The 8th volume of Tafsir of Ma’ ariful Qur'an was revised between 3rd of Ramadan 1392 AH and Friday 10th of Shawwal 1392 AH, taking about forty days. Praise be to Allah!

Alhamdulillah, the revision of the English version is completed on the night of 29 Ramadan 1424 A.H. corresponding to 25 November, 2003. May Allah bless this humble effort with His approval and pleasure, and make it beneficial for the readers. 'Amin

صَدَقَ اللہ العَظِیم

Sadaq Allah-u1-` Azim

وَ صَلَّی اللہُ عَلَی النَّبِیِّینَا ، مُحَمَّدِ وَ عَلَیٰ آلِہٖ وَ صَحبِہٖ وَ سَلَّم

Wa sallallahu ` ala nabiyyina Muhammadin wa ` ala ` Alihi wa sahbihi wa sallam.
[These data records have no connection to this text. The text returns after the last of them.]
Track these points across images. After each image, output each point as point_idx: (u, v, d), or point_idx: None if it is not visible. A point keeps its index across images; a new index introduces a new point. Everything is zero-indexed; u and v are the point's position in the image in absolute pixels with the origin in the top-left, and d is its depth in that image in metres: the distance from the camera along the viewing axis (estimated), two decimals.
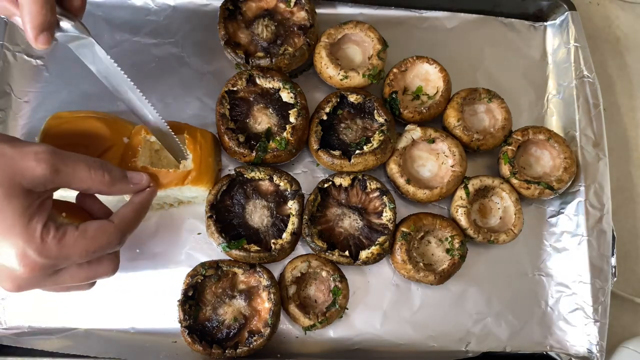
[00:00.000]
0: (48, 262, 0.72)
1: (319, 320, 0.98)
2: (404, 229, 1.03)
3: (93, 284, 0.87)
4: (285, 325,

Alhamdulillahil-ladhi Ibni'matihi tatimmussalihat

The translation of the text of the Holy Qur'an completed on 16 Rabi` ul-Awwal 1424 A.H. corresponding to 19 May 2003 at Karachi on 11:25 forenoon.

Muhammad Taqi Usmani, May Allah forgive him, and accept this humble effort in the service of the Holy Qur'an, His eternal book of guidance. May Allah give us tawfiq to recite it, understand.